Wherever a line below holds the word "eingeschoben", copy that line.
-- MATERIAL SUPPLIED follows --
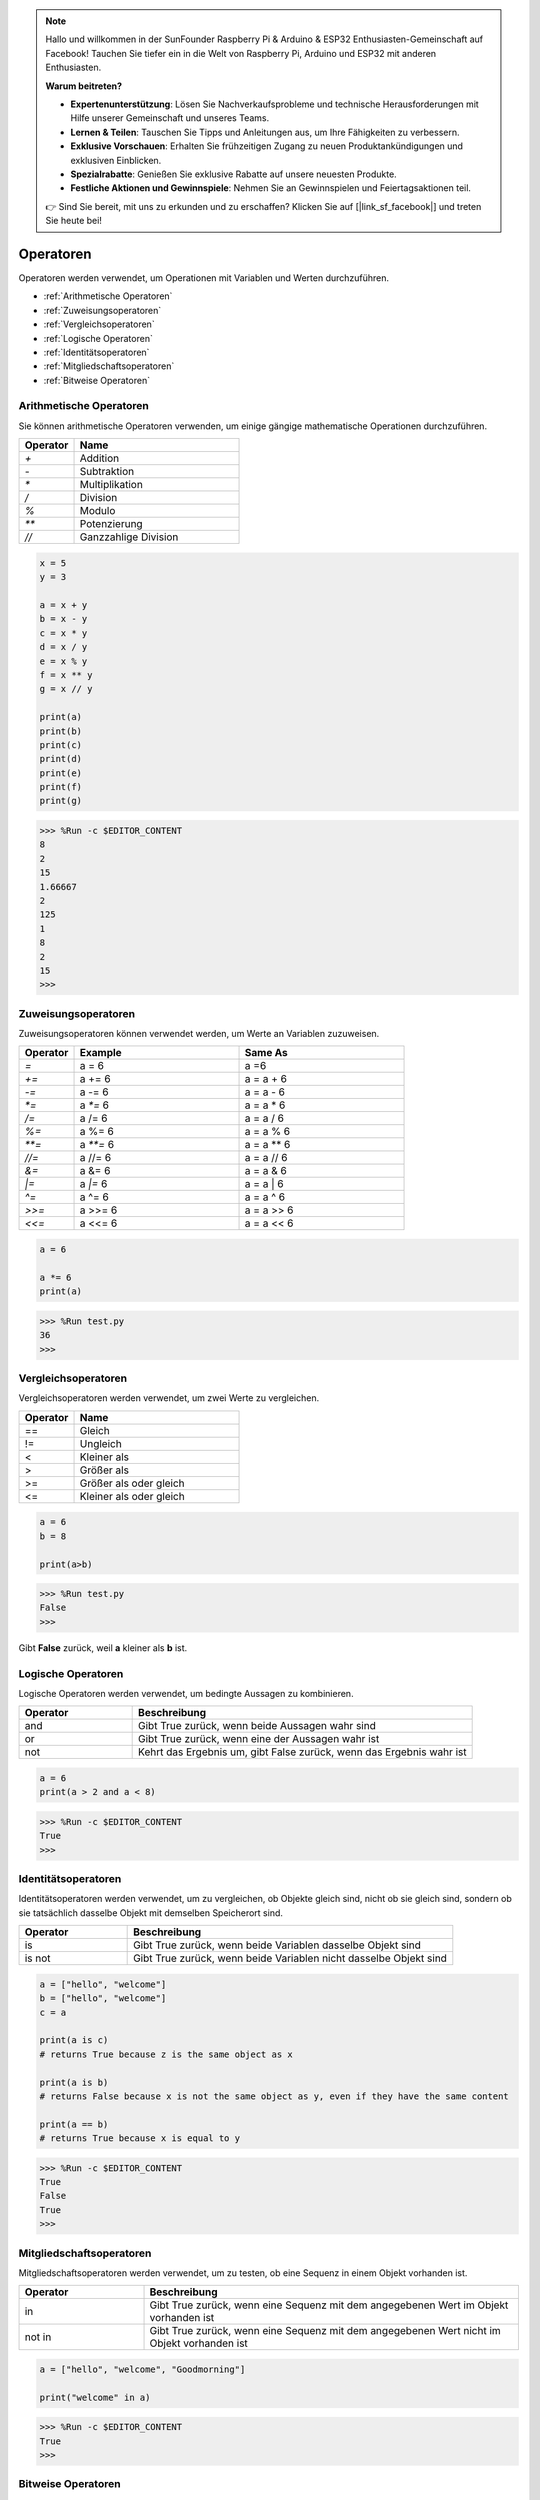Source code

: .. note::

    Hallo und willkommen in der SunFounder Raspberry Pi & Arduino & ESP32 Enthusiasten-Gemeinschaft auf Facebook! Tauchen Sie tiefer ein in die Welt von Raspberry Pi, Arduino und ESP32 mit anderen Enthusiasten.

    **Warum beitreten?**

    - **Expertenunterstützung**: Lösen Sie Nachverkaufsprobleme und technische Herausforderungen mit Hilfe unserer Gemeinschaft und unseres Teams.
    - **Lernen & Teilen**: Tauschen Sie Tipps und Anleitungen aus, um Ihre Fähigkeiten zu verbessern.
    - **Exklusive Vorschauen**: Erhalten Sie frühzeitigen Zugang zu neuen Produktankündigungen und exklusiven Einblicken.
    - **Spezialrabatte**: Genießen Sie exklusive Rabatte auf unsere neuesten Produkte.
    - **Festliche Aktionen und Gewinnspiele**: Nehmen Sie an Gewinnspielen und Feiertagsaktionen teil.

    👉 Sind Sie bereit, mit uns zu erkunden und zu erschaffen? Klicken Sie auf [|link_sf_facebook|] und treten Sie heute bei!

Operatoren
============
Operatoren werden verwendet, um Operationen mit Variablen und Werten durchzuführen.

* :ref:`Arithmetische Operatoren`

* :ref:`Zuweisungsoperatoren`

* :ref:`Vergleichsoperatoren`

* :ref:`Logische Operatoren`

* :ref:`Identitätsoperatoren`

* :ref:`Mitgliedschaftsoperatoren`

* :ref:`Bitweise Operatoren`

Arithmetische Operatoren
---------------------------
Sie können arithmetische Operatoren verwenden, um einige gängige mathematische Operationen durchzuführen.

.. list-table:: 
    :widths: 10 30
    :header-rows: 1

    *   - Operator
        - Name
    *   - `+`
        - Addition
    *   - `-`
        - Subtraktion
    *   - `*`
        - Multiplikation
    *   - `/`
        - Division
    *   - `%`
        - Modulo
    *   - `**`
        - Potenzierung
    *   - `//`
        - Ganzzahlige Division



.. code-block:: python

    x = 5
    y = 3

    a = x + y
    b = x - y
    c = x * y
    d = x / y
    e = x % y
    f = x ** y
    g = x // y

    print(a)
    print(b)
    print(c)
    print(d)
    print(e)
    print(f)
    print(g)

>>> %Run -c $EDITOR_CONTENT
8
2
15
1.66667
2
125
1
8
2
15
>>> 

Zuweisungsoperatoren
---------------------

Zuweisungsoperatoren können verwendet werden, um Werte an Variablen zuzuweisen.

.. list-table:: 
    :widths: 10 30 30
    :header-rows: 1

    *   - Operator
        - Example
        - Same As
    *   - `=`
        - a = 6
        - a =6
    *   - `+=`
        - a += 6
        - a = a + 6
    *   - `-=`
        - a -= 6
        - a = a - 6
    *   - `*=`
        - a `*=` 6
        - a = a * 6
    *   - `/=`
        - a /= 6
        - a = a / 6
    *   - `%=`
        - a %= 6
        - a = a % 6
    *   - `**=`
        - a `**=` 6
        - a = a ** 6
    *   - `//=`
        - a //= 6
        - a = a // 6
    *   - `&=`
        - a &= 6
        - a = a & 6
    *   - `|=`
        - a `|=` 6
        - a = a | 6
    *   - `^=`
        - a ^= 6
        - a = a ^ 6
    *   - `>>=`
        - a >>= 6
        - a = a >> 6
    *   - `<<=`
        - a <<= 6
        - a = a << 6



.. code-block:: python

    a = 6

    a *= 6
    print(a)

>>> %Run test.py
36
>>> 

Vergleichsoperatoren
------------------------
Vergleichsoperatoren werden verwendet, um zwei Werte zu vergleichen.

.. list-table:: 
    :widths: 10 30
    :header-rows: 1

    *   - Operator
        - Name
    *   - ==
        - Gleich
    *   - !=
        - Ungleich
    *   - <
        - Kleiner als
    *   - >
        - Größer als
    *   - >=
        - Größer als oder gleich
    *   - <=
        - Kleiner als oder gleich




.. code-block:: python

    a = 6
    b = 8

    print(a>b)

>>> %Run test.py
False
>>> 

Gibt **False** zurück, weil **a** kleiner als **b** ist.

Logische Operatoren
-----------------------

Logische Operatoren werden verwendet, um bedingte Aussagen zu kombinieren.

.. list-table:: 
    :widths: 10 30
    :header-rows: 1

    *   - Operator
        - Beschreibung
    *   - and
        - Gibt True zurück, wenn beide Aussagen wahr sind
    *   - or
        - Gibt True zurück, wenn eine der Aussagen wahr ist
    *   - not
        - Kehrt das Ergebnis um, gibt False zurück, wenn das Ergebnis wahr ist

.. code-block:: python

    a = 6
    print(a > 2 and a < 8)

>>> %Run -c $EDITOR_CONTENT
True
>>> 

Identitätsoperatoren
------------------------

Identitätsoperatoren werden verwendet, um zu vergleichen, ob Objekte gleich sind, nicht ob sie gleich sind, sondern ob sie tatsächlich dasselbe Objekt mit demselben Speicherort sind.

.. list-table:: 
    :widths: 10 30
    :header-rows: 1

    *   - Operator
        - Beschreibung
    *   - is
        - Gibt True zurück, wenn beide Variablen dasselbe Objekt sind
    *   - is not
        - Gibt True zurück, wenn beide Variablen nicht dasselbe Objekt sind

.. code-block:: python

    a = ["hello", "welcome"]
    b = ["hello", "welcome"]
    c = a

    print(a is c)
    # returns True because z is the same object as x

    print(a is b)
    # returns False because x is not the same object as y, even if they have the same content

    print(a == b)
    # returns True because x is equal to y

>>> %Run -c $EDITOR_CONTENT
True
False
True
>>> 

Mitgliedschaftsoperatoren
-----------------------------
Mitgliedschaftsoperatoren werden verwendet, um zu testen, ob eine Sequenz in einem Objekt vorhanden ist.

.. list-table:: 
    :widths: 10 30
    :header-rows: 1

    *   - Operator
        - Beschreibung
    *   - in
        - Gibt True zurück, wenn eine Sequenz mit dem angegebenen Wert im Objekt vorhanden ist
    *   - not in
        - Gibt True zurück, wenn eine Sequenz mit dem angegebenen Wert nicht im Objekt vorhanden ist

.. code-block:: python

    a = ["hello", "welcome", "Goodmorning"]

    print("welcome" in a)

>>> %Run -c $EDITOR_CONTENT
True
>>> 

Bitweise Operatoren
------------------------

Bitweise Operatoren werden verwendet, um (binäre) Zahlen zu vergleichen.

.. list-table:: 
    :widths: 10 20 50
    :header-rows: 1

    *   - Operator
        - Name
        - Beschreibung
    *   - &
        - AND
        - Setzt jedes Bit auf 1, wenn beide Bits 1 sind
    *   - |
        - OR
        - Setzt jedes Bit auf 1, wenn eines von zwei Bits 1 ist
    *   - ^
        - XOR
        - Setzt jedes Bit auf 1, wenn nur eines von zwei Bits 1 ist
    *   - ~
        - NOT
        - Invertiert alle Bits
    *   - <<
        - Zero-Fill-Linksverschiebung
        - Verschiebt nach links, indem Nullen von rechts eingeschoben werden und die linken Bits herausfallen
    *   - >>
        - Signierte Rechtsverschiebung
        - Verschiebt nach rechts, indem Kopien des linken Bits von links eingeschoben werden und die rechten Bits herausfallen

.. code-block:: python

    num = 2

    print(num & 1)
    print(num | 1)
    print(num << 1)

>>> %Run -c $EDITOR_CONTENT
0
3
4
>>>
-- MATERIAL SUPPLIED concluded --
- EXERCISE ANSWER:
        - Verschiebt nach links, indem Nullen von rechts eingeschoben werden und die linken Bits herausfallen
        - Verschiebt nach rechts, indem Kopien des linken Bits von links eingeschoben werden und die rechten Bits herausfallen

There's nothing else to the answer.